─── Input data

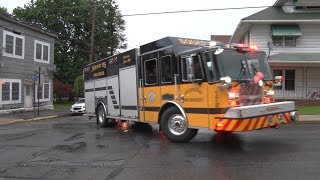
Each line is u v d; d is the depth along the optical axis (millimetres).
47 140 13078
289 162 8438
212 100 10344
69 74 50375
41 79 26672
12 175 8008
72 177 7750
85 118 25016
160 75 12312
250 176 7410
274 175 7414
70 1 51281
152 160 9164
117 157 9648
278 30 27688
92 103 18000
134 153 10133
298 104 26625
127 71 14320
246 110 9938
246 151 9891
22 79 29641
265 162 8523
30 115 26938
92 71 17891
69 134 14750
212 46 10547
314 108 23750
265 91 11148
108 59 16047
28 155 10211
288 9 29375
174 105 11734
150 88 12875
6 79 27578
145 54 13086
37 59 31797
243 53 10914
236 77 10508
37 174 8055
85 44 52219
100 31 53031
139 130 15586
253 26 28516
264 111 10281
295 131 13922
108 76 16047
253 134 13148
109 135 14141
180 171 7988
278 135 12766
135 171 8109
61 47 51906
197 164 8586
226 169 8023
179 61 11430
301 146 10367
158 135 13773
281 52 28344
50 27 51281
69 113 29500
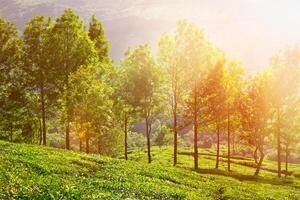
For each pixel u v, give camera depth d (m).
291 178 81.06
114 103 78.50
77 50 77.56
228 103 74.50
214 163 106.12
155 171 47.53
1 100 82.56
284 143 83.56
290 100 76.81
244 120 77.94
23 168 29.19
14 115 86.44
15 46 80.88
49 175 29.06
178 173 51.91
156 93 75.62
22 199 18.12
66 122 72.00
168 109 76.25
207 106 71.62
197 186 45.50
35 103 83.75
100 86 72.06
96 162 45.53
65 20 78.50
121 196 25.98
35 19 80.75
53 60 78.00
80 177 32.03
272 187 62.00
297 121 77.94
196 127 72.25
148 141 77.50
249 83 78.62
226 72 74.00
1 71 81.31
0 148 38.44
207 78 70.31
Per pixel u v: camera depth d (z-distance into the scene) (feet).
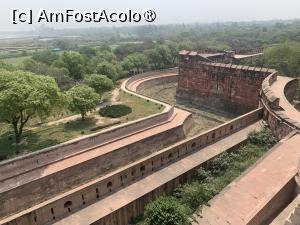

──────

*Work instructions*. Take every entry above and transcribe it exactly, with no pictures in the copy.

*Output for this task*.
Each line is u v d; d is the depth along the optical axis (millimetres).
47 140 13078
289 162 8438
212 100 10344
69 74 50375
41 79 26672
12 175 8008
72 177 7750
85 118 25016
160 75 12312
250 176 7410
274 175 7414
70 1 51281
152 160 9164
117 157 9648
278 30 27688
92 103 18000
134 153 10133
298 104 26625
127 71 14320
246 110 9938
246 151 9891
22 79 29641
265 162 8523
30 115 26938
92 71 17891
69 134 14750
212 46 10547
314 108 23750
265 91 11148
108 59 16047
28 155 10211
288 9 29375
174 105 11734
150 88 12875
6 79 27578
145 54 13086
37 59 31797
243 53 10914
236 77 10508
37 174 8055
85 44 52219
100 31 53031
139 130 15586
253 26 28516
264 111 10281
295 131 13922
108 76 16047
253 134 13148
109 135 14141
180 171 7988
278 135 12766
135 171 8109
61 47 51906
197 164 8586
226 169 8023
179 61 11430
301 146 10367
158 135 13773
281 52 28344
50 27 51281
69 113 29500
For each pixel u v, give camera depth d (m).
291 178 81.06
114 103 78.50
77 50 77.56
228 103 74.50
214 163 106.12
155 171 47.53
1 100 82.56
284 143 83.56
290 100 76.81
244 120 77.94
23 168 29.19
14 115 86.44
15 46 80.88
49 175 29.06
178 173 51.91
156 93 75.62
22 199 18.12
66 122 72.00
168 109 76.25
207 106 71.62
197 186 45.50
35 103 83.75
100 86 72.06
96 162 45.53
65 20 78.50
121 196 25.98
35 19 80.75
53 60 78.00
80 177 32.03
272 187 62.00
297 121 77.94
196 127 72.25
148 141 77.50
249 83 78.62
226 72 74.00
1 71 81.31
0 148 38.44
207 78 70.31
Per pixel u v: camera depth d (z-distance into the scene) (feet).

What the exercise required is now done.